По правде говоря, были у Симона сиделки или нет — их присутствие было излишним: дом защищал себя сам! Стены не внушали доверия; лестничные пролеты были полны подвохов; стенки коридоров источали страх!

Он схватил книгу и на мгновение немного успокоился, прикоснувшись к миру, существование которого, по волшебству искусства, было гораздо более полным и правдоподобным, чем настоящая жизнь. Но вдруг дверь повернулась на петлях в поразительной тишине, и перед ним предстала сестра Сен-Гилэр собственной персоной — маленькая, несгибаемая, затянутая в свой белый фартук, с неуловимым взглядом за очками в никелевой оправе.

— Вы не слышали звонка?

— Звонка?

Симон повторил это слово с неподдельным изумлением, ничего не понимая; он потер глаза, чтобы удостовериться, что ему не снится кошмар.

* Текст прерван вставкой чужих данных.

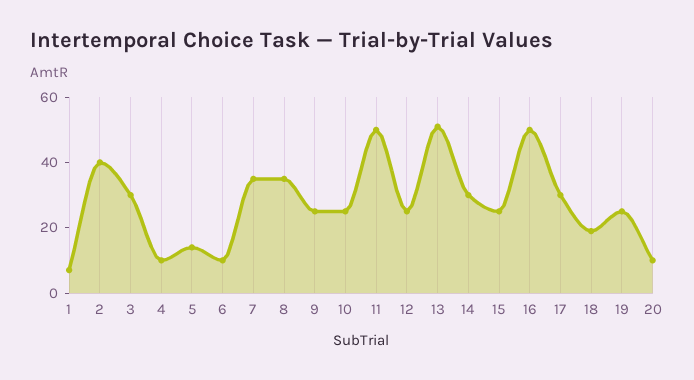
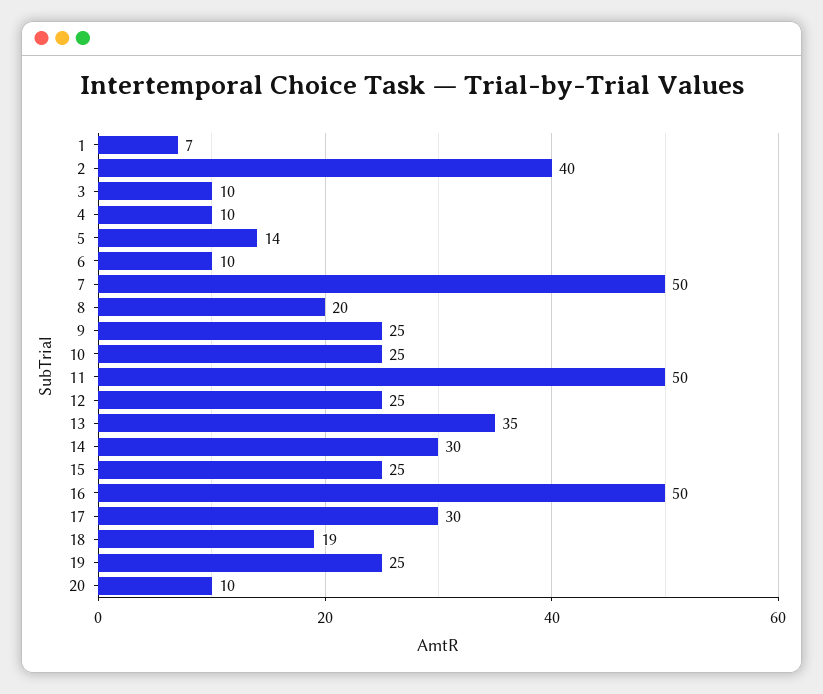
  {
    "1": 7,
    "2": 40,
-   "3": 30,
+   "3": 10,
    "4": 10,
    "5": 14,
    "6": 10,
-   "7": 35,
+   "7": 50,
-   "8": 35,
+   "8": 20,
    "9": 25,
    "10": 25,
    "11": 50,
    "12": 25,
-   "13": 50,
+   "13": 35,
    "14": 30,
    "15": 25,
    "16": 50,
    "17": 30,
    "18": 19,
    "19": 25,
    "20": 10
  }

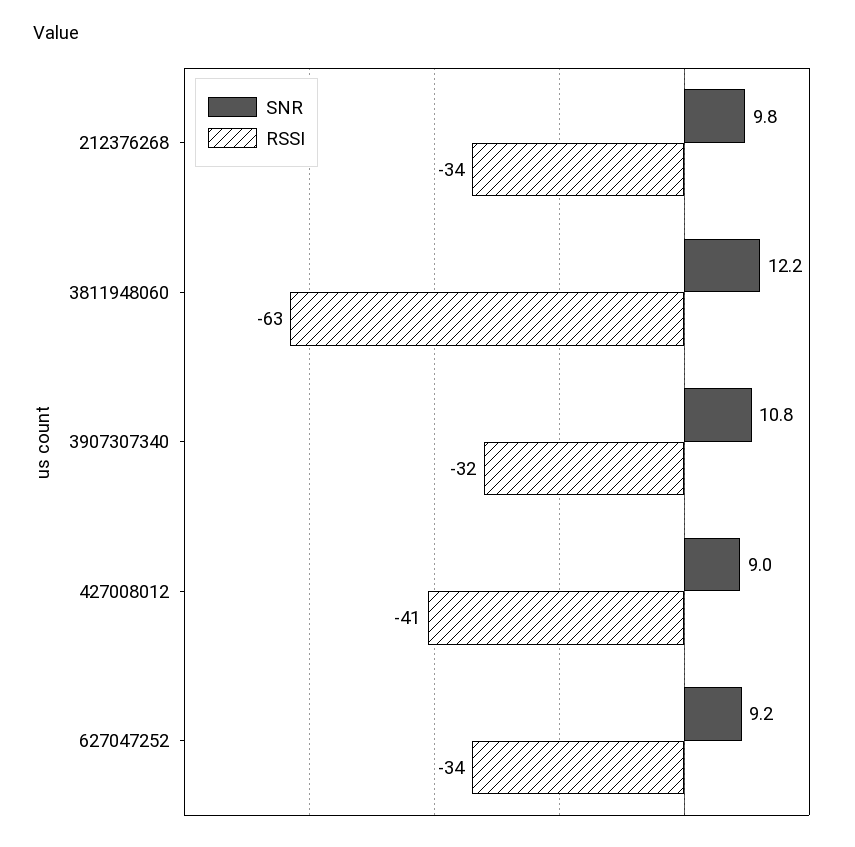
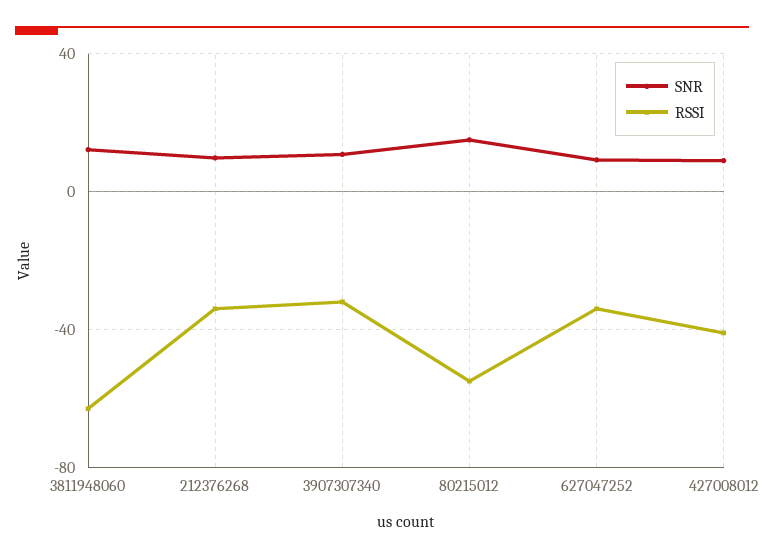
  {
    "SNR": {
      "212376268": 9.8,
      "3811948060": 12.2,
      "3907307340": 10.8,
      "427008012": 9,
-     "627047252": 9.2
+     "627047252": 9.2,
+     "80215012": 15
    },
    "RSSI": {
      "212376268": -34,
      "3811948060": -63,
      "3907307340": -32,
      "427008012": -41,
-     "627047252": -34
+     "627047252": -34,
+     "80215012": -55
    }
  }

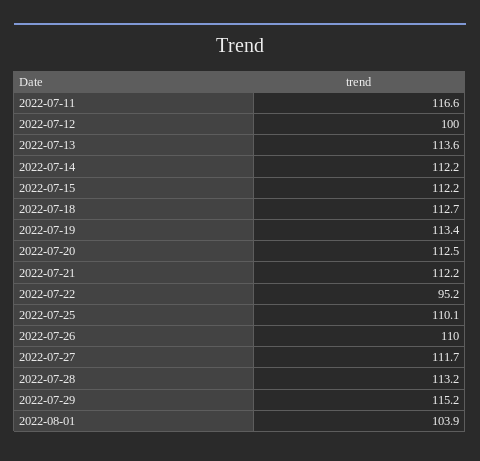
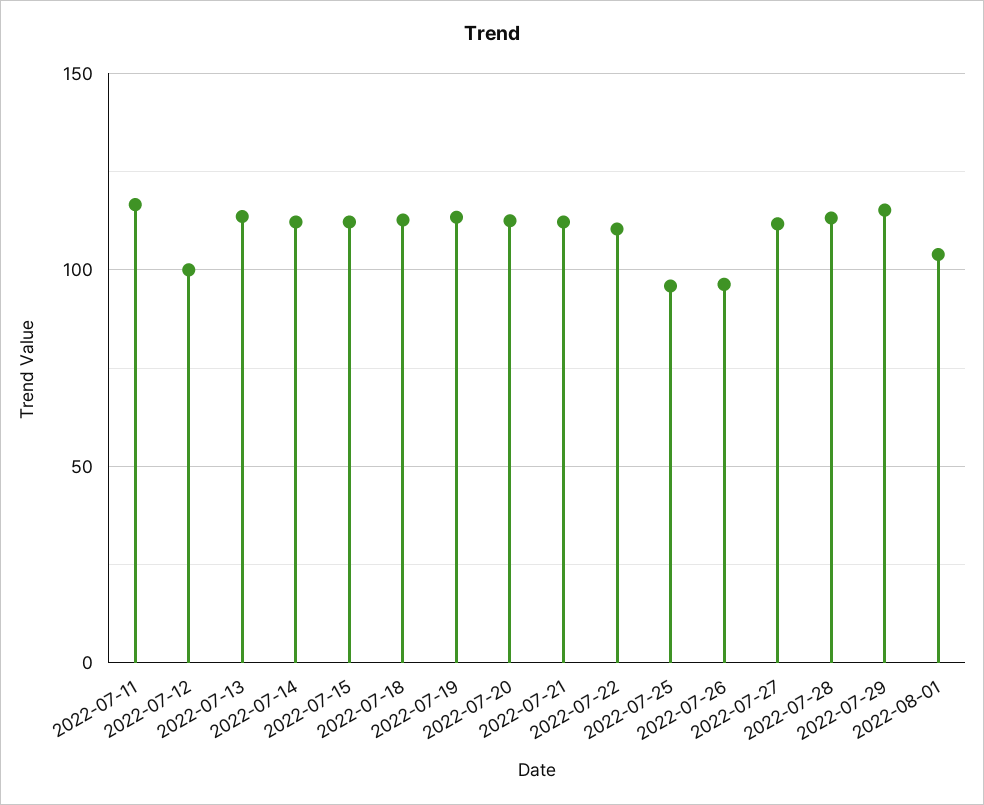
  {
    "2022-07-11": 116.6,
    "2022-07-12": 100,
    "2022-07-13": 113.6,
    "2022-07-14": 112.2,
    "2022-07-15": 112.2,
    "2022-07-18": 112.7,
    "2022-07-19": 113.4,
    "2022-07-20": 112.5,
    "2022-07-21": 112.2,
-   "2022-07-22": 95.2,
+   "2022-07-22": 110,
-   "2022-07-25": 110.1,
+   "2022-07-25": 95,
-   "2022-07-26": 110,
+   "2022-07-26": 95,
    "2022-07-27": 111.7,
    "2022-07-28": 113.2,
    "2022-07-29": 115.2,
    "2022-08-01": 103.9
  }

Но у сестры Сен-Гилэр было правило не верить в чистосердечие больных. Ошарашенный вид, с которым Симон повторил свой вопрос, показался ей частью тех уловок, которые могут обмануть менее искушенных. Она ответила своим тягучим и гнусавым голосом, будто пела речитатив:

— Да, господин Деламбр, звонка. Вы его прекрасно слышали. Вы знаете, что время гасить свет и спать. Я думаю, вы знакомы с правилами, как и все остальные. Но вам, естественно, нужно вечно быть последним!..

Произведя так же мало шума, как и при своем появлении, сестра Сен-Гилэр удалилась в хитросплетение молчаливых коридоров, из которых она всегда возникала без предупреждения, как пар, как образ Правосудия и Права. В ее багаже были короткие готовые фразы, которые она безжалостно выговаривала тем же напевным, гнусавым и многоопытным тоном. «Разве вы не читали правила?..» или: «Вы что, не можете поступать, как все?..» или еще: «Естественно, опять вы! Опять последний!..» Так как были не просто последним, а «опять», «вечно» последним. Так говорила ее неизменными устами неизменная и суровая Инструкция.

Поднимаясь к Обрыву Арменаз в тот длинный день, о котором он еще хранил удушающее воспоминание, Симон думал, что идет к чему-то великому, к высокому страданию, соединенному с другими такими же страданиями нитями, которые заставляют людей любить друг друга. Он не думал, что боль может явиться в этом унизительном и мелочном виде, принять нелепый облик дотошной и властной старушонки, вооруженной до зубов, чтобы доставлять страдания. Он чувствовал себя разочарованным, опустившимся. Ему хотелось бы призвать на себя самые ужасные мучения человечества — муки прикованного к скале Прометея, страдания Христа. Но его собственная боль была никчемна, она состояла из посредственных вещей, она погрязла в нелепости, как если бы Прометею пришлось беседовать с гусиным стадом вместо хора Нереид.